坑道の至る所にエレメントを配置した召喚術師は何を企んでいた?
エレメントには単純で簡単な命令しかこなせないと言うが、具体的には何が出来るのだろうか?
ダメ元でリリネットに聞いてみるが「んー、そういうのは分かんないねぇ」と予想通りの返事が戻って来た。
ソウブルーに戻ったらカトリエルに聞いてみよう。連絡手段が無いのが悔やまれる。
通信魔術とか、そういう魔術があれば覚えておいた方が良いかも知れない。
「これで坑道内は一通り回ったかな?」
「では、最後にもう一回りしていきましょうか。もしかしたら、犯人の手がかりが見つかるかも知れません」
「おっけー! じゃ、迷子にならないように着いてきてね!」
見落としが無いか、特にエレメントがいた辺りを特に注視して歩いていると黒く焦げた免許証サイズの鉄板が落ちているのを発見した。
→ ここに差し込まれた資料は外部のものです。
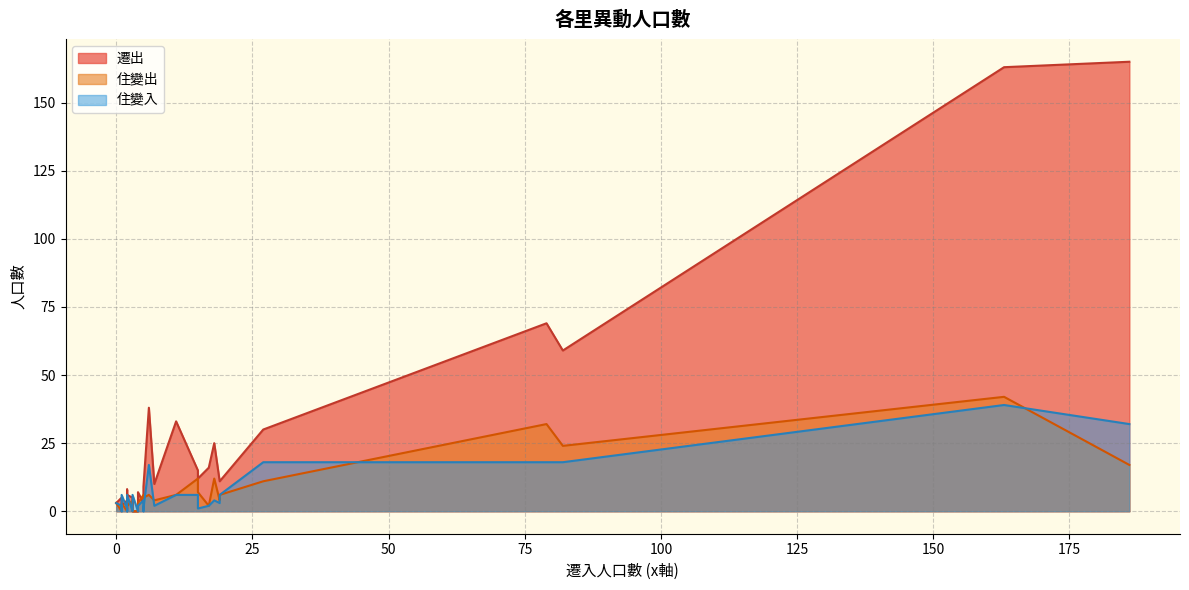

Which series has the largest total across all categories?

遷出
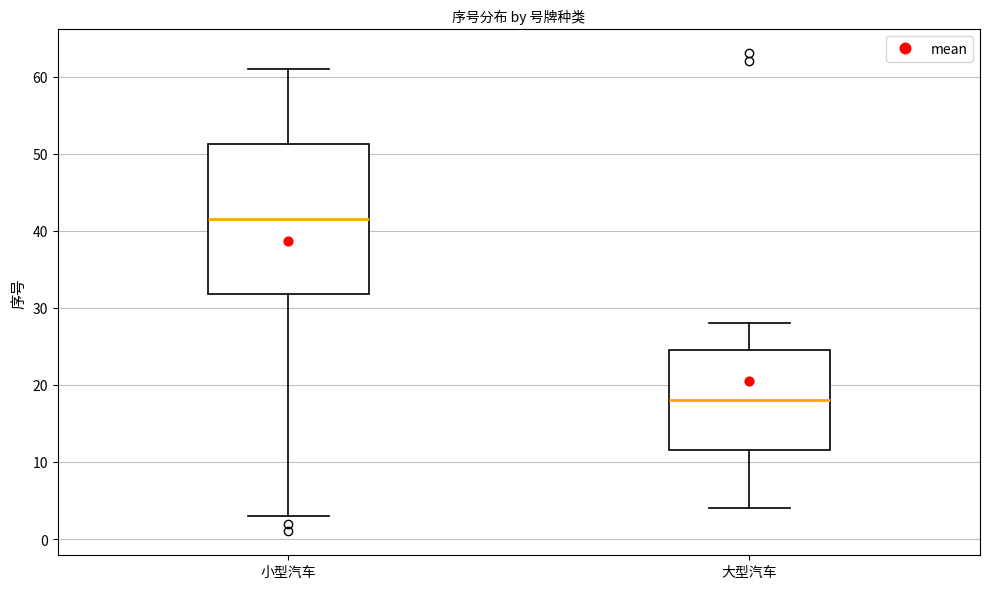

Which box is the tallest, from its lower edge to its upper edge?

小型汽车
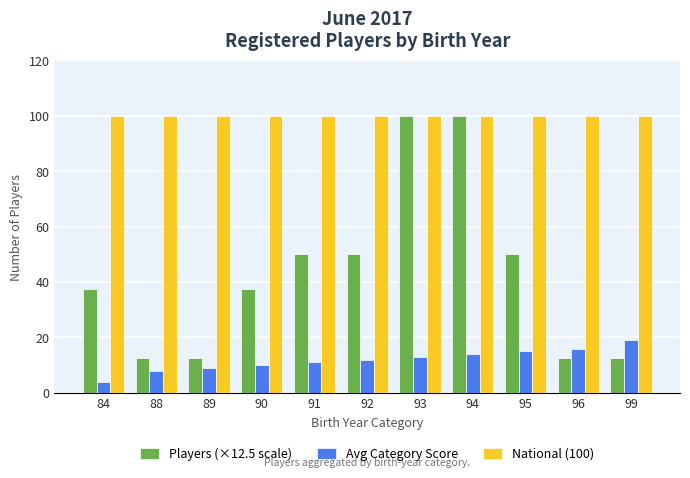

What is the difference between the maximum and minimum values in the Avg Category Score series?

15.0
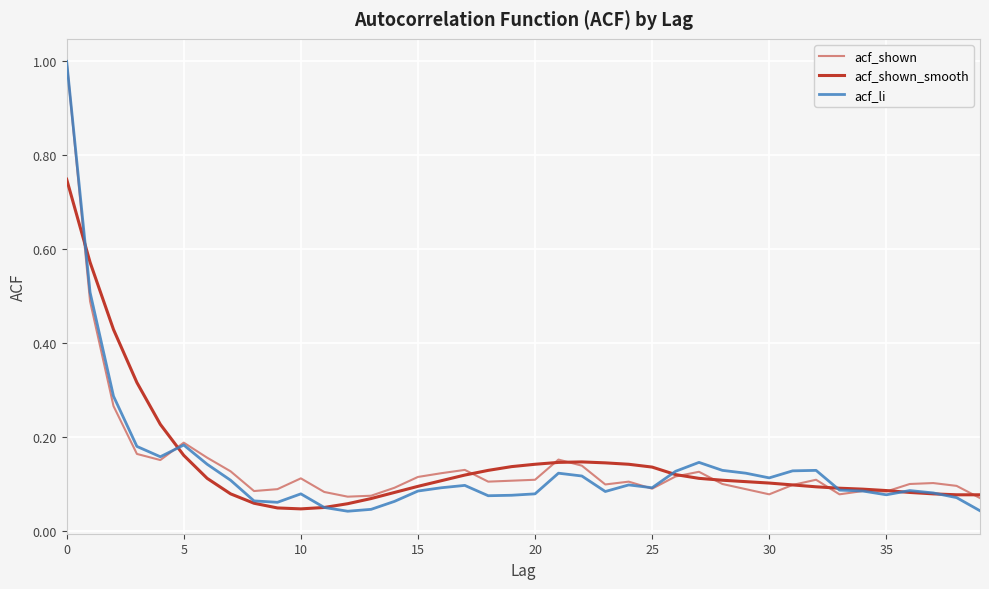

Is this an area chart (filled region under the line)?

No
模様のような物が刻まれていて、明らかに人工物であることを示した。
「これは皆さんの私物ですか?」
拾い上げた鉄板をリリネットに見せるが、彼女は「違うよ。見たことがない」と首を横に振る。
「この模様……種族か何かを示すための模様だと思う」
自分の種族や身分を示すためのものだろうか?
彼女達が知らないのであれば、状況証拠的には犯人の遺失物ということになる。
もしやと思って中に魔力が残っていないか探ってみると案の定、かすかな残滓が残っている。
魔術効果が付与されたアイテムだ。
自分には魔力の充填が出来ないので、付与された魔術効果を調べることは出来ないが、カトリエルに見せれば情報を得られるはずだ
しかし、これだけ探しても収穫は一つだけ。残念だが素人の観察眼ではこの程度か。
ソウブルー外のドワーフに恩を売れただけでも得る物はあった。そう思うことにした。
坑道の外に出ると時間は夕暮れ前。夕飯前には戻れそうだ。
「此度の一件、迷惑のかけ通しであったな。礼と詫びはまたいずれ」
「いえ、お気になさらず。今回の件、色々調べたいので、また来ても良いですか?」
「当然だ。いつでも歓迎しよう」
幸い、彼は魔術効果が付与されていた形跡のある鉄板を快く譲ってくれた。
犯人が、ただの陰湿な連中で、坑道内にエレメントをばら撒いたのも嫌がらせで深い意味が無いなら、それで良い。
だが、何かしらの思惑があるとしたら?
陰湿さと、無計画さと無意味さの影に隠れて何かが蠢いている。
端的に言えばどうでも良いことの筈だが、自分の直感が囁きかける。
『お前が感じている気配はいずれお前"達"に害を為すものだ。殺せる内に殺すべきだ』
そして、この直感に逆らうつもりなど毛頭なかった。
得てして良い予感なんてものは当てにならないが、悪い予感は嫌という程当たる。
誰がそんな法則を組み込んだか知らないが、そういう風に出来ているのだ。